Do You Need To Watch The Other Star Wars Movies Before 'Rogue One'? It's A Standalone Adventure
There's quite enough gatekeeping in geek fandom, so I'm never going to tell anyone to put off seeing any Star Wars movie. But as someone who's personally fussy about canon, I also empathize with the compulsion to access things in the correct order. With a four-decades-old franchise like Star Wars, the barrier to entry might seem awfully high for new fans. Fortunately, the next installment out in theaters is Rogue One: A Star Wars Story , premiering Dec. 16. And for all you busy and non-committal newbies out there, this is very good news. You don't have to have seen every Star Wars movie to understand Rogue One.

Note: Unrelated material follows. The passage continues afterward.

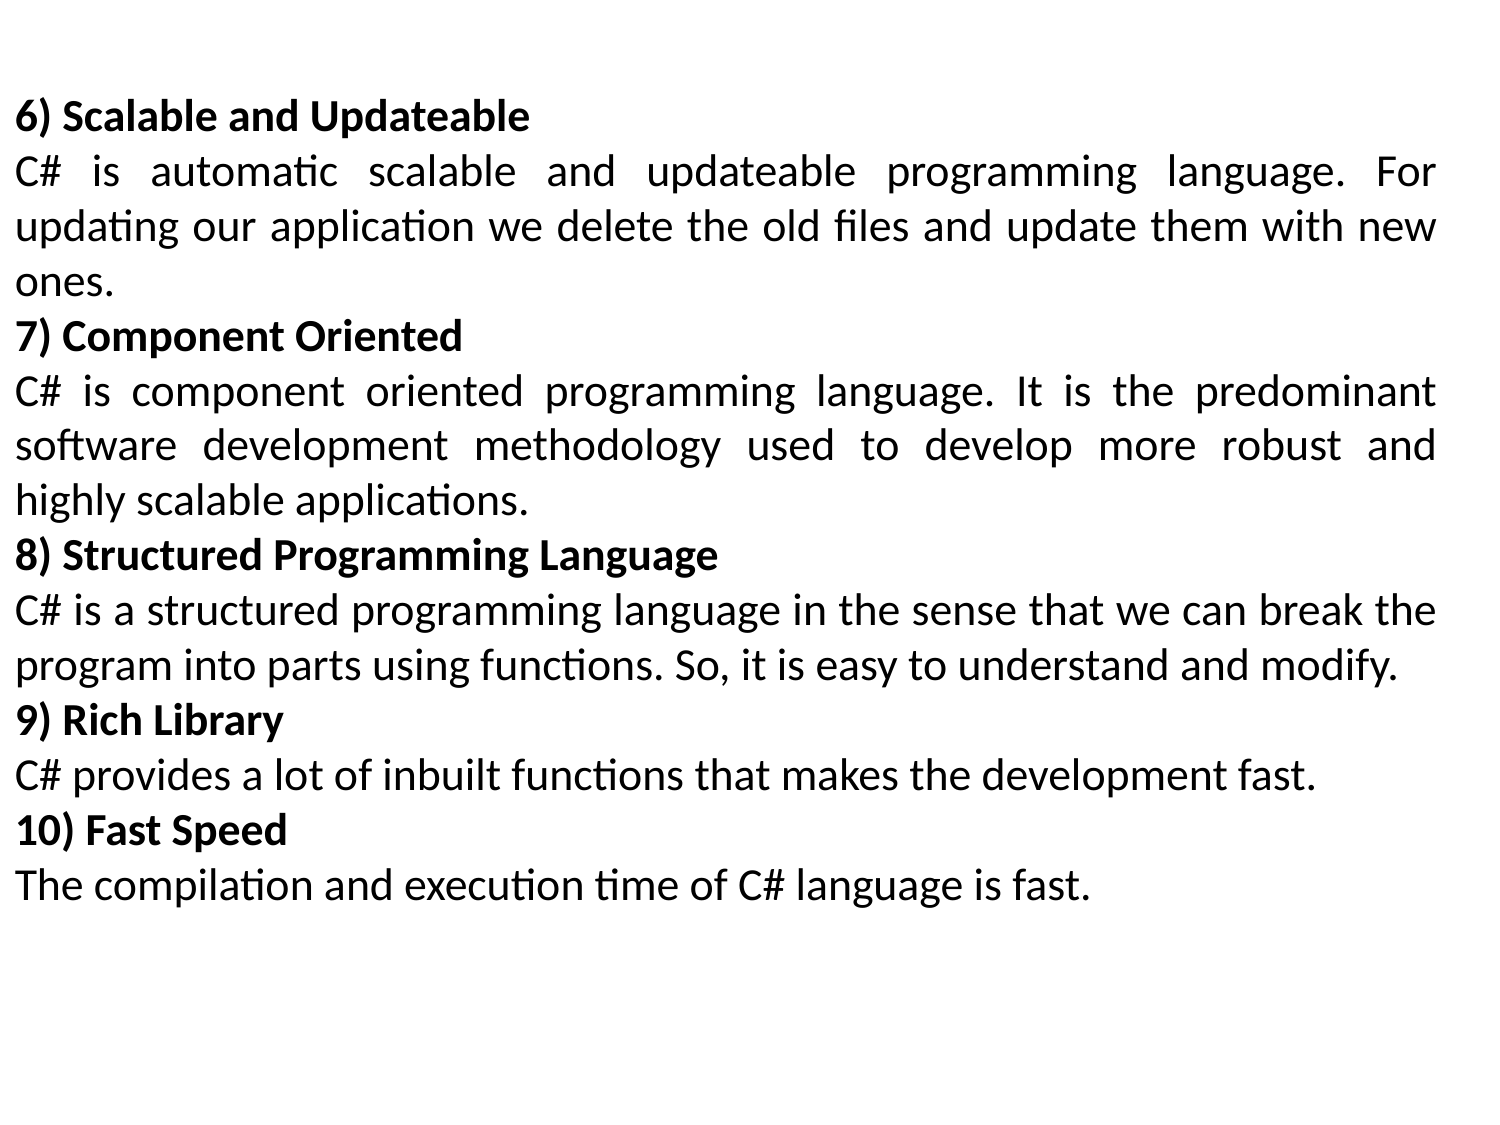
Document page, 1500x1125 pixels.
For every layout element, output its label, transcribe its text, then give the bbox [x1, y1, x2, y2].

text_box 6) Scalable and Updateable C# is automatic scalable and updateable programming language. For updating our application we delete the old files and update them with new ones. 7) Component Oriented C# is component oriented programming language. It is the predominant software development methodology used to develop more robust and highly scalable applications. 8) Structured Programming Language C# is a structured programming language in the sense that we can break the program into parts using functions. So, it is easy to understand and modify. 9) Rich Library C# provides a lot of inbuilt functions that makes the development fast. 10) Fast Speed The compilation and execution time of C# language is fast. [0, 77, 1453, 918]
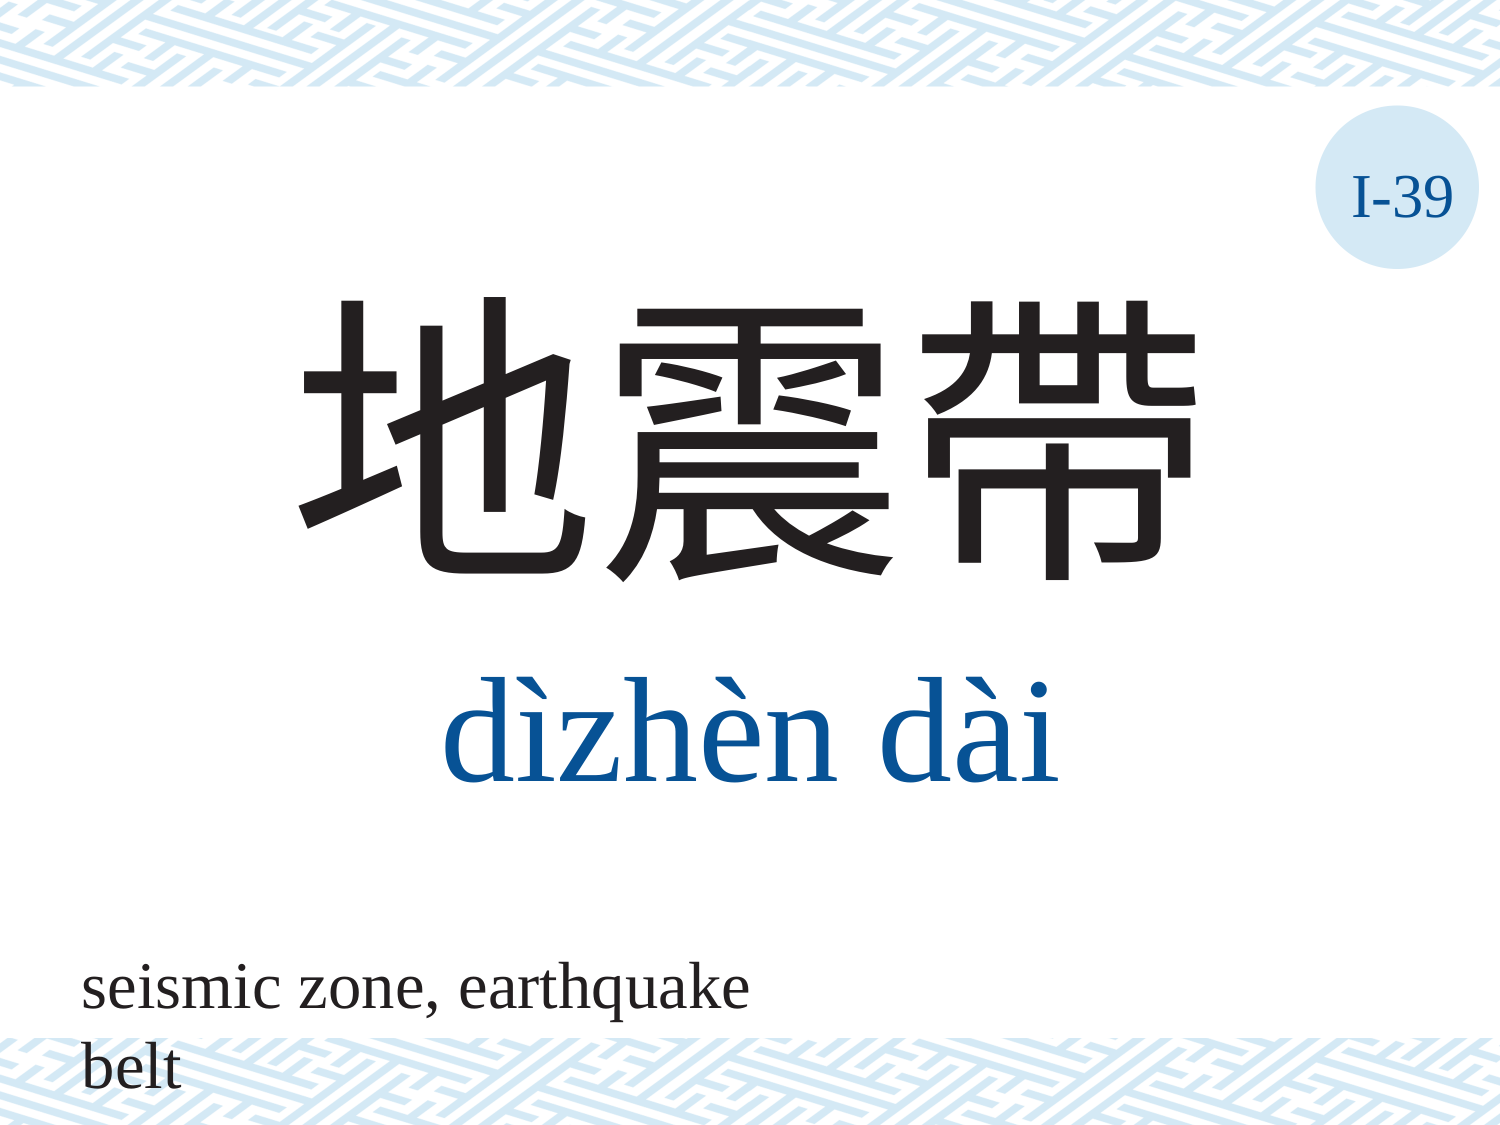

Even Star Wars purists know it: the timeline is all over the place anyway. In 1977, the first Star Wars movie came out. But it carried the subtitle Episode IV: A New Hope. Episode V: The Empire Strikes Back followed in 1980. And Episode VI: Return Of The Jedi wrapped up the original trilogy in 1983. So essentially, the first three Star Wars films joined an epic already in progress. Those movies recount the successful rebellion a ragtag army wages against the oppressive Galactic Empire. Your heroes — as you probably know — are Luke Skywalker (Mark Hamill), Princess Leia (Carrie Fisher), and Han Solo (Harrison Ford); the main baddie is baritone Sith Lord Darth Vader. Star Wars explores dark and light, good and evil, Fascism and democracy — all that good stuff.
In 1999, the Star Wars universe circled back to those as-yet unseen first three chapters. The Phantom Menace, The Attack Of The Clones, and The Revenge Of The Sith chronicle the origin story of Darth Vader and the formation of the Empire and are far less beloved than the original films. The franchise fared better last year with a new sequel, Star Wars: The Force Awakens. Considered to be the seventh episode, The Force Awakens introduces new characters and brings back Hamill, Fisher, and Ford to reprise their famous roles.
Episode VIII is currently in production. So what episode does that make Rogue One? The answer is Episode Nada. Rogue One is the first standalone film in the Star Wars universe. That doesn't mean that it's not connected to the universe by plot and character, just that it's separate from any of the finished and planned trilogies. As far as the timeline is concerned, Rogue One falls between the prequels and the original films. In A New Hope, Princess Leia smuggles the plans for the Empire's new, all-powerful battle station to her rebel compatriots via a droid. Rogue One will show audiences how those plans were obtained. And it wasn't easy, apparently. Actor Riz Ahmed plays rebel operative Bodhi Rook in Rogue One and told Variety the film plays more like "a war movie" than the rest of the series.
Keep in mind when you see a Rogue One trailer that those characters — an ensemble filled out with actors like Felicity Jones, Diego Luna, Mads Mikkelsen, Ben Mendelsohn, and Forest Whitaker — aren't just new to you. Rogue One is reaching back further than the original movies, even before the core good-guy trilogy meets up. The heroes of this film are different. (One villain, on the other hand...) And frankly, it's time these brave folks get their cinematic due for performing such a thankless task.
I'm certain that Rogue One will pay tribute to the Star Wars universe as it stands. But those references won't be a block to understanding. So buy your ticket and walk in a proud newbie. Welcome to Star Wars.